- Hall said John Hughes wrote the Ferris Bueller role specifically for him.
- The role went to Matthew Broderick when Hall passed due to a scheduling conflict.
- Hall regrets not taking the role — “I thought that would have been a lot of fun,” he told Insider.
Matthew Broderick crafted an iconic role playing the wise-cracking, fourth-wall-breaking high school title character in “Ferris Bueller’s Day Off.” But the role was originally supposed to go to Anthony Michael Hall and the actor is bummed he passed on it.
Back in the late 1980s, there was no hotter writer-director for young people than John Hughes, and Hall was like a son to him as the actor had become a star thanks to Hughes’ movies like “Sixteen Candles” and “The Breakfast Club.”
Hughes’ plan was to have Hall be the lead in his next writing-directing effort, 1986’s “Ferris Bueller’s Day Off.” Hall would play the lead, a high school senior who decides to skip school and go on an elaborate journey around downtown Chicago.
The problem was, Hall was busy.
“Hughes wrote ‘Ferris’ for me,” Hall told Insider while promoting his new movie “Halloween Kills.” “Because of the work he gave me, he gave me a career as a kid, I was busy with other work.
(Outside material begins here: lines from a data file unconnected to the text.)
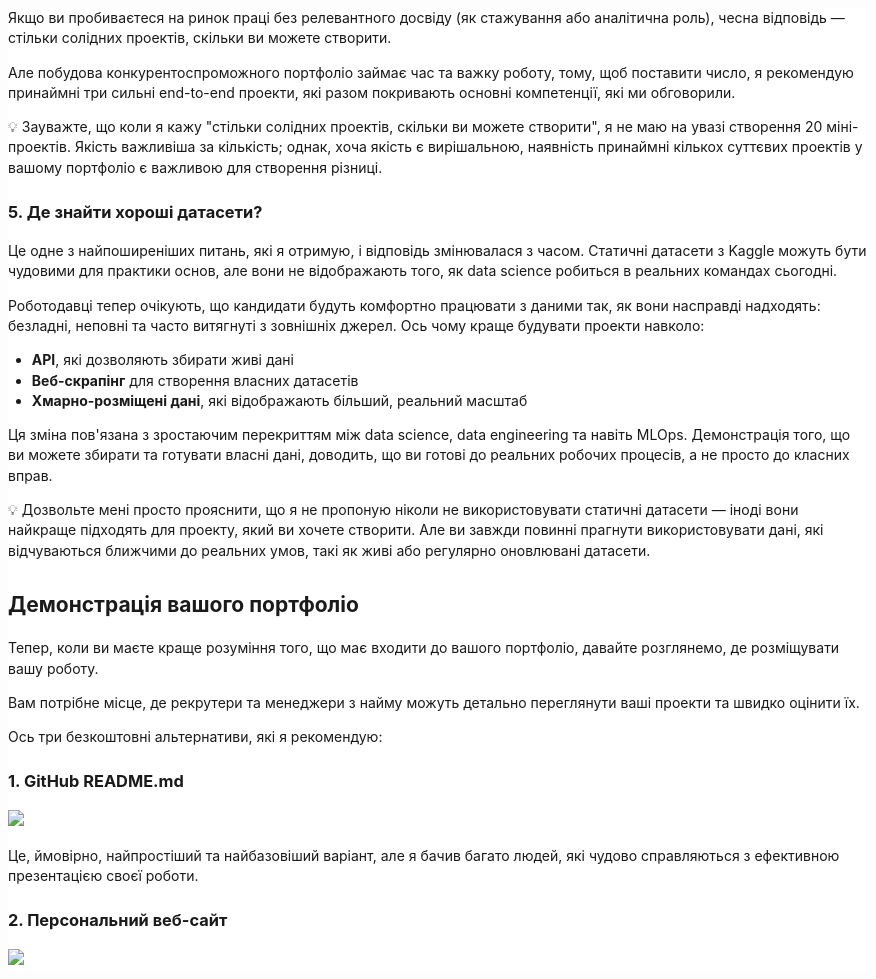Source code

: Якщо ви пробиваєтеся на ринок праці без релевантного досвіду (як стажування або аналітична роль), чесна відповідь — стільки солідних проектів, скільки ви можете створити.

Але побудова конкурентоспроможного портфоліо займає час та важку роботу, тому, щоб поставити число, я рекомендую принаймні три сильні end-to-end проекти, які разом покривають основні компетенції, які ми обговорили.

💡 Зауважте, що коли я кажу "стільки солідних проектів, скільки ви можете створити", я не маю на увазі створення 20 міні-проектів. Якість важливіша за кількість; однак, хоча якість є вирішальною, наявність принаймні кількох суттєвих проектів у вашому портфоліо є важливою для створення різниці.

### 5. Де знайти хороші датасети?

Це одне з найпоширеніших питань, які я отримую, і відповідь змінювалася з часом. Статичні датасети з Kaggle можуть бути чудовими для практики основ, але вони не відображають того, як data science робиться в реальних командах сьогодні.

Роботодавці тепер очікують, що кандидати будуть комфортно працювати з даними так, як вони насправді надходять: безладні, неповні та часто витягнуті з зовнішніх джерел. Ось чому краще будувати проекти навколо:

- **API**, які дозволяють збирати живі дані
- **Веб-скрапінг** для створення власних датасетів
- **Хмарно-розміщені дані**, які відображають більший, реальний масштаб

Ця зміна пов'язана з зростаючим перекриттям між data science, data engineering та навіть MLOps. Демонстрація того, що ви можете збирати та готувати власні дані, доводить, що ви готові до реальних робочих процесів, а не просто до класних вправ.

💡 Дозвольте мені просто прояснити, що я не пропоную ніколи не використовувати статичні датасети — іноді вони найкраще підходять для проекту, який ви хочете створити. Але ви завжди повинні прагнути використовувати дані, які відчуваються ближчими до реальних умов, такі як живі або регулярно оновлювані датасети.

## Демонстрація вашого портфоліо

Тепер, коли ви маєте краще розуміння того, що має входити до вашого портфоліо, давайте розглянемо, де розміщувати вашу роботу.

Вам потрібне місце, де рекрутери та менеджери з найму можуть детально переглянути ваші проекти та швидко оцінити їх.

Ось три безкоштовні альтернативи, які я рекомендую:

### 1. GitHub README.md

![](https://miro.medium.com/v2/resize:fit:1100/format:webp/0*CJY9Sdyj2ofvRjoy.png)

Це, ймовірно, найпростіший та найбазовіший варіант, але я бачив багато людей, які чудово справляються з ефективною презентацією своєї роботи.

### 2. Персональний веб-сайт

![](https://miro.medium.com/v2/resize:fit:1100/format:webp/0*4mXDOcVRZc8sUL2s.png)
So I wasn’t able to do ‘Ferris.'”
Instead, Hall starred in the forgettable action thriller “Out of Bounds” in 1986.
But that wasn’t all. Hughes also wanted Hall to play Philip F. “Duckie” Dale in “Pretty in Pink.” The rom-com classic came out the same year as “Ferris” (Hughes didn’t direct “Pink” he only wrote the screenplay) and Hughes felt Hall was perfect as the geeky guy obsessed with Molly Ringwald’s Andie Walsh character. But, again, he was too busy. The role went to Jon Cryer.
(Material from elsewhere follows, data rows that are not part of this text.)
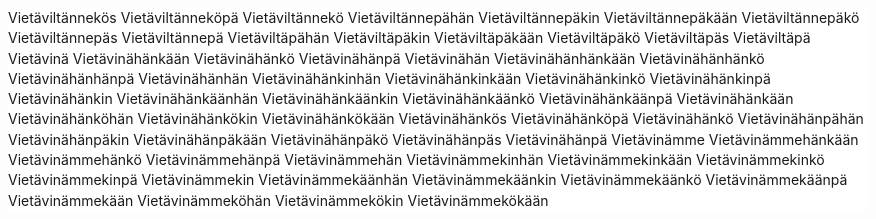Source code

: Vietäviltännekös
Vietäviltänneköpä
Vietäviltännekö
Vietäviltännepähän
Vietäviltännepäkin
Vietäviltännepäkään
Vietäviltännepäkö
Vietäviltännepäs
Vietäviltännepä
Vietäviltäpähän
Vietäviltäpäkin
Vietäviltäpäkään
Vietäviltäpäkö
Vietäviltäpäs
Vietäviltäpä
Vietävinä
Vietävinähänkään
Vietävinähänkö
Vietävinähänpä
Vietävinähän
Vietävinähänhänkään
Vietävinähänhänkö
Vietävinähänhänpä
Vietävinähänhän
Vietävinähänkinhän
Vietävinähänkinkään
Vietävinähänkinkö
Vietävinähänkinpä
Vietävinähänkin
Vietävinähänkäänhän
Vietävinähänkäänkin
Vietävinähänkäänkö
Vietävinähänkäänpä
Vietävinähänkään
Vietävinähänköhän
Vietävinähänkökin
Vietävinähänkökään
Vietävinähänkös
Vietävinähänköpä
Vietävinähänkö
Vietävinähänpähän
Vietävinähänpäkin
Vietävinähänpäkään
Vietävinähänpäkö
Vietävinähänpäs
Vietävinähänpä
Vietävinämme
Vietävinämmehänkään
Vietävinämmehänkö
Vietävinämmehänpä
Vietävinämmehän
Vietävinämmekinhän
Vietävinämmekinkään
Vietävinämmekinkö
Vietävinämmekinpä
Vietävinämmekin
Vietävinämmekäänhän
Vietävinämmekäänkin
Vietävinämmekäänkö
Vietävinämmekäänpä
Vietävinämmekään
Vietävinämmeköhän
Vietävinämmekökin
Vietävinämmekökään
Hall said to this day, out of those two memorable 1980s roles, he regrets not taking Ferris Bueller the most.
“It would be Ferris because what I felt reading ‘Pretty in Pink’ was it felt like a reboot of ‘Sixteen Candles,'” Hall said. “The girl wants the handsome kid and the dorky kid is after her,” he continued. “To me, it was replicating ‘Sixteen Candles.'”
“But I thought there was a real uniqueness to Ferris,” he continued. “I thought that would have been a lot of fun.”
In fact, Hall felt Hughes was priming him for the Bueller role all the way back when he played the wise-cracking geek Ted in “Sixteen Candles.”
“If you think back at ‘Sixteen Candles,’ that scene where I’m with the prom queen and I crash the Rolls-Royce and I break the fourth wall and I look into the camera? There’s the basis for Ferris,” he said. “We discovered him on set together. John would see that would work and that led to him creating a character like Ferris who is always breaking the fourth wall.”
Sadly, Hall passing on Ferris Bueller and Duckie hurt Hughes so much that Hall said the two lost touch up until his death in 2009.
“It’s one of the saddest things of my life because I loved the guy,” Hall said of losing touch with Hughes. “He was a big brother to me. I spent a lot of personal time with him, I was like his third kid. Back in the day when we did those films I would hang out with him and his wife and two kids so I was their third son in a way. I had a real close relationship with John.”
“He still was a teenager in some regards because he would take things very personal,” Hall continued.
Hall has been working consistently in Hollywood since working with Hughes, but most recently he has found a successful second chapter in his career playing supporting roles in movies like “The Dark Knight,” “Foxcatcher,” and now “Halloween Kills.”